I am trying to count characters in a string containing a mix of characters and digits. (part of a program that parses usernames/UIDs/groupnames/GIDs. My requirements are that it must be able to handle arbitrary input (UID vs. username), and must use Bash.
No problem, I thought - sed with a regex to strip out non alpha chars, pipe to wc and count either characters or bytes (I went with characters, but it doesn't change my output)

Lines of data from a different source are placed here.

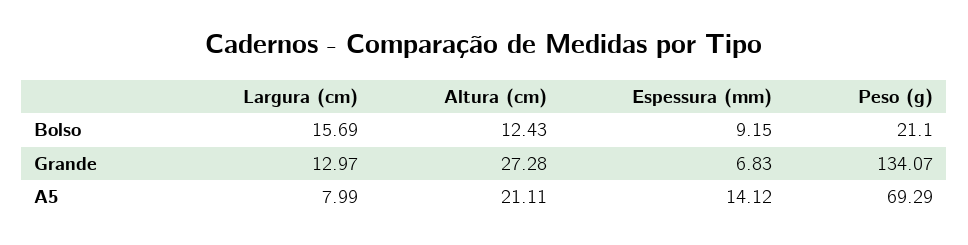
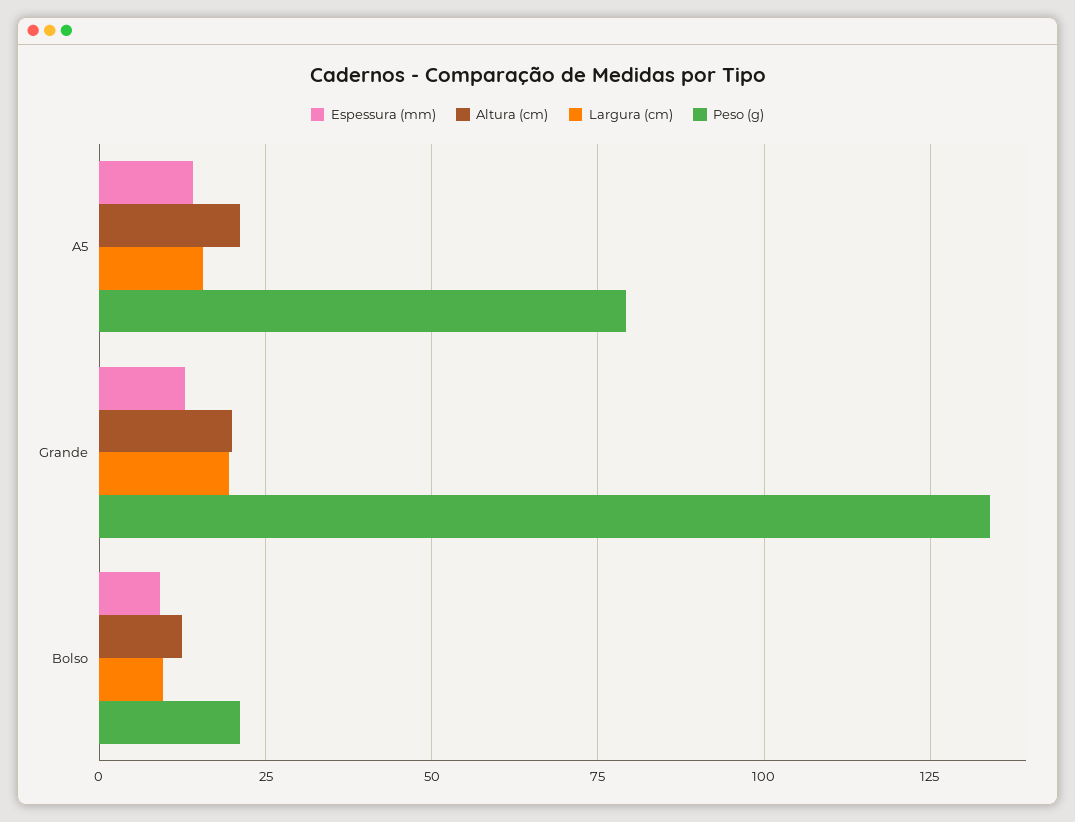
  {
    "Largura (cm)": {
-     "Bolso": 15.69,
+     "Bolso": 10,
-     "Grande": 12.97,
+     "Grande": 20,
-     "A5": 7.99
+     "A5": 15
    },
    "Altura (cm)": {
      "Bolso": 12.43,
-     "Grande": 27.28,
+     "Grande": 20,
      "A5": 21.11
    },
    "Espessura (mm)": {
      "Bolso": 9.15,
-     "Grande": 6.83,
+     "Grande": 12.5,
      "A5": 14.12
    },
    "Peso (g)": {
      "Bolso": 21.1,
      "Grande": 134.07,
-     "A5": 69.29
+     "A5": 80
    }
  }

Perhaps my machine is hosed, (just restored the VM to initial build, kernel is 2.6.18-128.el5, running RHEL 5.3)
Here is the weirdness:
echo "abc12" | sed 's/[^a-z][^A-Z]//g' | wc -m
echo "abc123" | sed 's/[^a-z][^A-Z]//g' | wc -m
echo "abc1234" | sed 's/[^a-z][^A-Z]//g' | wc -m
echo "abc12345" | sed 's/[^a-z][^A-Z]//g' | wc -m
For whatever reason, the result is always at least 1 higher than it should be. No problems there, it is easy to subtract by one. The weirdness is this: If the number of numerical digits is odd, wc finds an additional character. If the number of numerical digits is even, wc doesn't find the additional character. I don't *see* anything wrong with the regex, but am frankly baffled as to what is going on at this point. Any ideas? Does anyone else have the same behavior with sed/wc?